The advantages of this new architecture are enormous and well understood: storage and compute become incrementally scalable, heterogeneous workloads are better supported and the faults that more commonly arise when you have ‘cheaper’ commodity components are at the same time much easier to absorb (paradoxically, it’s easier to build robust, fault-tolerant systems from unreliable components). Of course lower cost is a huge advantage as well, and is the one that has established vendors stuck between the rock of having to cannibalise their own hardware margins, and the hard place of being outmaneuvered by the new technology.

In the public domain, Hadoop would not have had any success without Map-Reduce to sell it. Until the open-source community developed the maturity to build successful replacements, commodity distributed computing needed an app – not a ‘killer’ app, necessarily, but some new approach that made some of the theoretical promise real. Buying into Map-Reduce meant buying into the platform.
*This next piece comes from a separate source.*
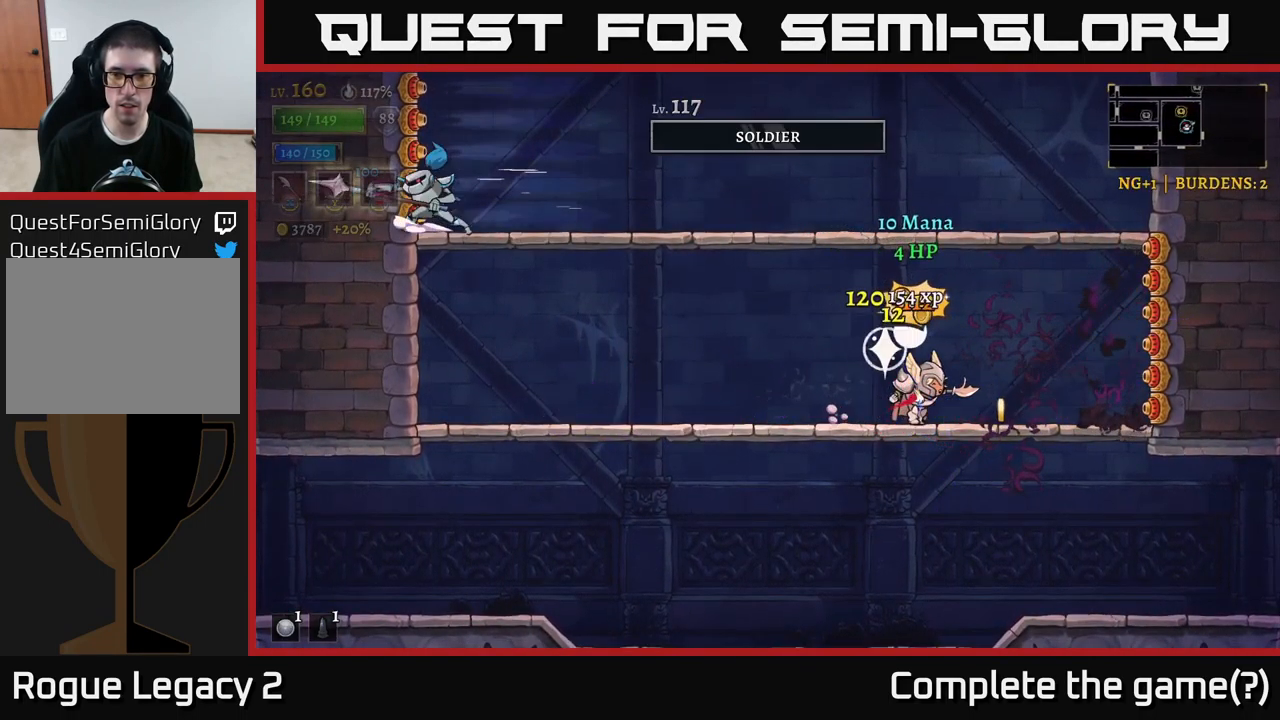
{"buttons": [], "left_stick": "left", "right_stick": "center", "events": [[67, "left_stick", "left"], [183, "left_stick", "right"], [433, "left_stick", "left"]]}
Now we are much closer to delivering much more fully on the software promise. MPP database concepts, far from being completely incompatible with large shared-nothing deployments, are becoming more and more applicable as we develop a better understanding of the way to integrate distributed and local execution models. I remember sitting in a reading group at Microsoft Research in Cambridge as we discussed whether joins could ever be efficient in cluster computing. The answer has turned out to be yes, and the techniques were already known at the time. Transactions are similarly thought to be in the ‘can never work’ camp, but Spanner has shown that there’s progress to be made in that area. Perhaps OLTP will never move wholesale to cluster computing, but data in those clusters need not be read-only.

As these more general frameworks improve, they subsume Map-Reduce and make its shortcomings more evident. Map-Reduce has never been an easy paradigm to write new programs for, if only because the mapping between your problem and the rigid two-phase topology is rarely obvious. Languages can only mask that impedance mismatch to a certain extent. Map-Reduce, as implemented, typically has substantial overhead attributable both to its inherent ‘batchness’, and the need to have a barrier between the map and reduce phases. It’s a relief to offer end-users a better alternative

So it’s no surprise to hear that Google have retired Map-Reduce. It will also be no surprise to me when, eventually, Hadoop does the same, and the elephant is finally given its dotage.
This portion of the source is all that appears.